Fire burns everything in its path. Self-destructive memories add to Edgar’s growing stockpile of ammunition. Edgar thrives on drama and misfortune, not just mine, but the world’s… Disappointment appears and then malaise sets in, a pervasive feeling of things being awry. My stomach feels queasy, my shoulders ache, and my limbs are leaden. Uh oh. Here’s Edgar, I think to myself.”
If only Christmas were a holiday one could celebrate quietly and thoughtfully, I would be happier. That is not going to happen, so I’ve taken responsibility for making this season rich and fulfilling.
Loss, want, privation and melancholy are NOT what I want to give myself for Christmas.

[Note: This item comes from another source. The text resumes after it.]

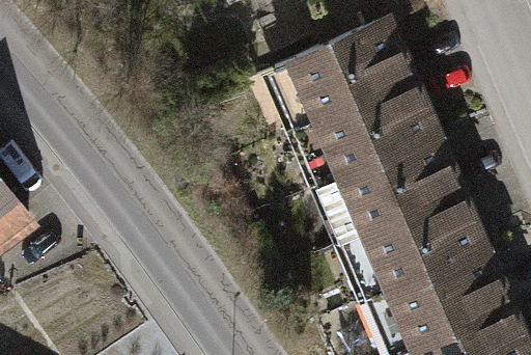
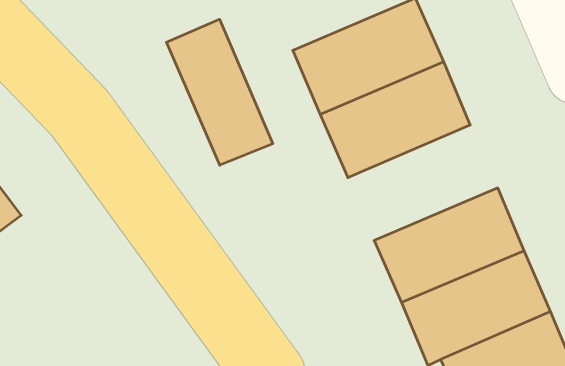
building: none -> [166,19,273,165]
building: [330,131,466,236] -> none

I am taking the holidays as a time to deepen and renew friendships. Every day I will focus on self-care, spending time in nature, drinking more water and beginning each day with a morning stretch and hug. As a friend recommended, I will stretch my arms and legs, sit up and notice that I am breathing. For three or four breaths, I will simply pay attention, breathing in and breathing out. I will give myself a hug, saying “Good morning, Elaine, thanks for taking a minute to just be. Let today be about learning to love—myself and others”
Embracing my adoption is a way of nurturing myself. This year, the holidays will be different. After putting “Edgar” into an escape-proof cage, I will wrap my adoption insights in a beautiful gift box. Knowing and accepting my adopted self is the greatest gift. When I do this, I have more to give family and friends.
Some questions for my readers:
Why do you personally think Adopted children find it more difficult to enjoy the Holidays?
Do you remember struggling with your own Adoption when Christmas/Thanksgiving rolled around?
Do you ever remember your parents trying to help you deal with this?
What do the Holidays mean to you?
How do you reflect on your adoption during the Holidays?